With this in mind, “pairing” enters the optionspace. After all, if the assignment that you are worried about — the assignment that is open to AI misuse — is part of a whole that itself disincentivizes AI misuse, then that may disincentivize students from misusing AI in completing it.
The key thing is to link the assignment you are worried about with another assignment that cannot be completed with AI or which, more generally, students will complete honestly and earnestly. Crucially, the link should be a motivational one. You want to pair the two assignments in such a way that students must complete the AI-susceptible assignment honestly and earnestly in order to succeed at the AI-immune assignment (or the assignment which is completed in an AI-free zone).
A more specific example of pairing is as follows (this is the oral one I promised above):
In my Philosophy classes, students often need to write take-home essays on specific philosophical topics or figures. But undergraduate Philosophy essays like these are especially vulnerable to AI misuse. Although I do various things to try to make them more AI-immune, I also pair one of them per semester with an oral exam. Rather than give my students written feedback on the paired essays, I meet with them one-on-one in a tutorial setting (on Zoom or, ideally, in person) to give them oral feedback on their papers, and then we transition into an oral assessment of the positions they developed and defended in their essays. They get an independent grade on the take-home essays, but they are also graded on their performance in the oral exam. If they blow off the essay or cheat on it (with AI or otherwise), they perform much poorer on the oral examination, which is weighted high enough that this disincentivizes such poor performances before they occur.

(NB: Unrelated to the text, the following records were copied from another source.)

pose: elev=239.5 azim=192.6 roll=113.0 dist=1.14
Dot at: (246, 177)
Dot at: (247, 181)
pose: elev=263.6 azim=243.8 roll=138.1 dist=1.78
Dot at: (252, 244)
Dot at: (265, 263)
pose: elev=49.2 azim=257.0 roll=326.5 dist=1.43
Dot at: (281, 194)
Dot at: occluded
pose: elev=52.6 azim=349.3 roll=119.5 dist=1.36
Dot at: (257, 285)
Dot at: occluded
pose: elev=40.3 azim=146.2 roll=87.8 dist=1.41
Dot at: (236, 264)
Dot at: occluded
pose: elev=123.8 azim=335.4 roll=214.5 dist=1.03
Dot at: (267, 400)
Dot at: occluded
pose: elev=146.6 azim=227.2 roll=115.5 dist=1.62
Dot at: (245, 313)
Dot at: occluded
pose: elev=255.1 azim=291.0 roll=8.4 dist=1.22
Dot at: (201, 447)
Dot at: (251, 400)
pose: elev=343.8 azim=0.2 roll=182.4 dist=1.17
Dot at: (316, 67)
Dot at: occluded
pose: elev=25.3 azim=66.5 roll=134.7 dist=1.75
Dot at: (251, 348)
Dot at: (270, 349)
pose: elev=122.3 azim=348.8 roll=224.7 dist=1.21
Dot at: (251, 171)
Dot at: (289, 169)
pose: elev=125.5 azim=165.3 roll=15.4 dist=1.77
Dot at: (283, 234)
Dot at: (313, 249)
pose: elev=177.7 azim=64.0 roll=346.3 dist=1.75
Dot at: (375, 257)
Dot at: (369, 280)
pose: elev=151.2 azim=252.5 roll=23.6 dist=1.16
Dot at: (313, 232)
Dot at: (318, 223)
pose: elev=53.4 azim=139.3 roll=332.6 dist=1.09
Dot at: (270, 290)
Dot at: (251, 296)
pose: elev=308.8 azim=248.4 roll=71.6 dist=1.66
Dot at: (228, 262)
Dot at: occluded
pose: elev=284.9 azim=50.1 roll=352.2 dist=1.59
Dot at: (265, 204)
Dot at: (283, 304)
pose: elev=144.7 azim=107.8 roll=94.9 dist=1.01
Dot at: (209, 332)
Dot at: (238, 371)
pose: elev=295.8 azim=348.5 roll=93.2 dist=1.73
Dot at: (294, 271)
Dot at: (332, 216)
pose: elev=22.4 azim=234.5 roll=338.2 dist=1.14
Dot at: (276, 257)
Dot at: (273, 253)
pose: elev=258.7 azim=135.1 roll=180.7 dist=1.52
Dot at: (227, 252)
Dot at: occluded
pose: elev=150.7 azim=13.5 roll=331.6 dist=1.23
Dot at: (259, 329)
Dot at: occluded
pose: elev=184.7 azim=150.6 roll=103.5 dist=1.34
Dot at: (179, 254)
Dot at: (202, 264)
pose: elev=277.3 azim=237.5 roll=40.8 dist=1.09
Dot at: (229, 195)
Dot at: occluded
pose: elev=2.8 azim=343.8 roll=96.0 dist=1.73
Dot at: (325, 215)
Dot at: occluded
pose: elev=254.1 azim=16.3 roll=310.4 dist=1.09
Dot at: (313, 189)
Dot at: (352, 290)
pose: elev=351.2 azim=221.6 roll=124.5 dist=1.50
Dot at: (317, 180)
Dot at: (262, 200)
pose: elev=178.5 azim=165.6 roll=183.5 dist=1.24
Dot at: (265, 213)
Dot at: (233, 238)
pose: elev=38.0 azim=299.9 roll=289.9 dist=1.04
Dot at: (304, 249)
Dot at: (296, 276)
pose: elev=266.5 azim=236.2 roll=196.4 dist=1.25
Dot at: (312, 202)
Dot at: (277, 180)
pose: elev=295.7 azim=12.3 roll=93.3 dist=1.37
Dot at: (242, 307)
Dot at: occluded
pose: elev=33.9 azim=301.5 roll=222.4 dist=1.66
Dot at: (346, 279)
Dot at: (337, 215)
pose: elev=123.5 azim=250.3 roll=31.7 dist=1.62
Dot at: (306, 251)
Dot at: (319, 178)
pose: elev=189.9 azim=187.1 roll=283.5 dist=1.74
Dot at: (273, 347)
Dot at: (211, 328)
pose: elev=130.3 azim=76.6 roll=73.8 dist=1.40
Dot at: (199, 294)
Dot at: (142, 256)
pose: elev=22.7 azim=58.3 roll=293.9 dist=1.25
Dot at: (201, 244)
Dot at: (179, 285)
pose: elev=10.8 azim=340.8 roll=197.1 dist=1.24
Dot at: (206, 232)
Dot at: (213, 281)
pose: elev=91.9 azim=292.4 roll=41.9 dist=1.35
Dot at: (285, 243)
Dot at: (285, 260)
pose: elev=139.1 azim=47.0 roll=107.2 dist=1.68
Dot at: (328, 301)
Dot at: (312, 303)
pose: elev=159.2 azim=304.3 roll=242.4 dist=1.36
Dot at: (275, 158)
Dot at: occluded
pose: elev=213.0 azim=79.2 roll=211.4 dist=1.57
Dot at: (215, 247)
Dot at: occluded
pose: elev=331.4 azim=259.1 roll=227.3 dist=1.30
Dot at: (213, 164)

To address an objection: no, I do not end up spending much more time grading because the time I would have spent writing feedback on their essays is dedicated to scheduling and running the oral exams (wherein I give them feedback on their essays). Sure, they get less detailed feedback on their writing, but other assignments can fill that role. (And the scheduling is handled via Calendly.)
5 - 😴 Do Nothing
The second to last option to consider is this:
Do not try to discourage and prevent AI misuse.
This may sound silly, but all of us will do it to some degree. It is not as if all of our decisions as professors will be or should be guided by an attempt to discourage and prevent AI misuse. We will and should often make our assignments more vulnerable to AI misuse in order to make them more pedagogically appropriate for students who are not trying to be dishonest. We will and should often not dedicate our efforts to being “prison guards” or “police” — punitive watchkeepers of the ivory tower. And that’s fine.
6 - ➕ Some Combination of the Above
I have presented the above options as distinct paths that a professor can take. However, the best strategy is likely a combination of these options.
We should work to motivate our students to do the right thing, as well as value the subject matter and their mastery of it for its own sake and their sake.
We should require students to perform some assignments in AI free zones.
We should explore using oral exams and other in-class methods of assessment.
We should try to AI-immunize our take-home assignments or pair them with others — especially if there is no loss to pedagogical appropriateness or impact.
And we should, at some point in the course development process, rest content with having done enough.